1.            Have women been accorded the same spiritual respect and stature as men? Can they  become leaders of both men and women?

2.            Are women accepted as ritual specialists who are allowed to perform the same religious activities as men or, if they enact different ritual roles, are these roles regarded as not in any way inferior to the roles of men?

3.            Do women have access to learning the specific sacred language of their religion, to translating and commenting on these texts, and to reading them at public ceremonies?

4.            Is a woman’s body regarded as impure, polluted, or a distraction? Is it viewed as less worthy of honor and thus liable to be exploited?

The specific terms used may vary according to the religion but, by and large, it is extraordinarily difficult to find a religion where women have been given the same symbolic status as men in all of the above categories, unless they are religions of women only.

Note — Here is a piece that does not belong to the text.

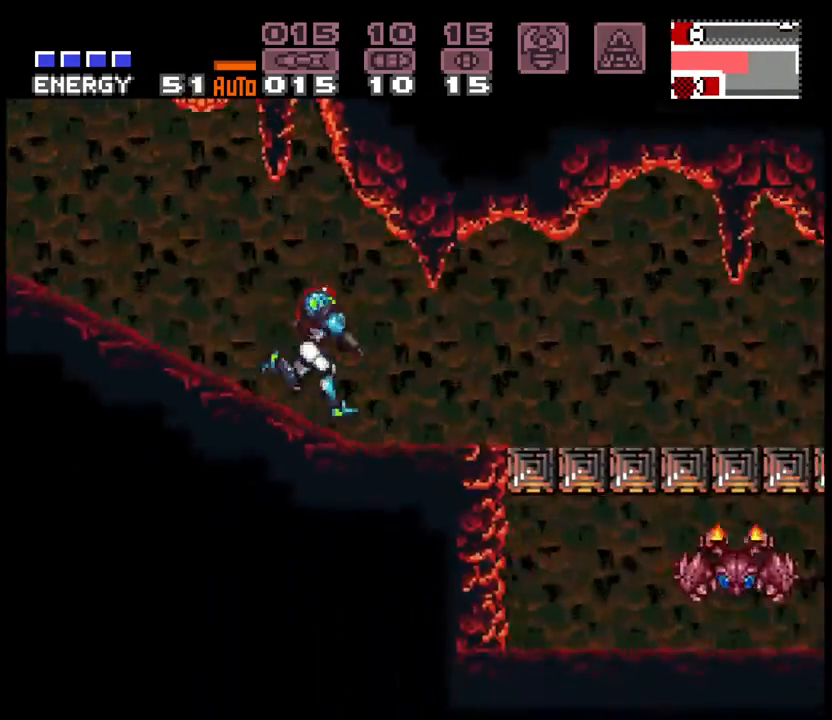
{"buttons": ["A", "L1", "DPAD_RIGHT"], "events": [[17, "L1", "up"], [67, "L1", "down"], [67, "R1", "down"], [133, "R1", "up"], [150, "L1", "up"], [217, "L1", "down"], [217, "R1", "down"], [267, "R1", "up"], [283, "L1", "up"], [333, "R1", "down"], [350, "L1", "down"], [383, "R1", "up"], [450, "L1", "up"], [450, "R1", "down"], [500, "L1", "down"], [500, "R1", "up"]]}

In order to ground this theory of symbolic status, I use the example Bhikkhuni Dhammananda, whose temple and facilities near Bangkok in Thailand I have visited twice. In her writings and her advocacy for the full ordination of bhikkunis in Thailand, Bhikkhuni Dhammananda indicates a connection between the low symbolic status of women in Thailand and the violence and disrespect with which they are treated, especially in the sex trade. Her argument is that by allowing the ordination of nuns, women’s "symbolic status" (not her term) would be raised or strengthened. Such a move, on her account, would also help to alleviate the disrespect and abuse to which women are submitted in many aspects of Thai culture.

While this may be a particularly graphic example, it does help to bring into focus the many other ways that male-dominated religions have excluded and denied women access to religious participation. While I do not dismiss women’s rights entirely, it seems to me that to argue simply for human rights as equal access for women in religion does not even begin to address the deep-seated and pervasive forms of religious prejudice that inform women’s allotted inferior symbolic status and the consequent suspicion, or even malevolence, with which they are regarded.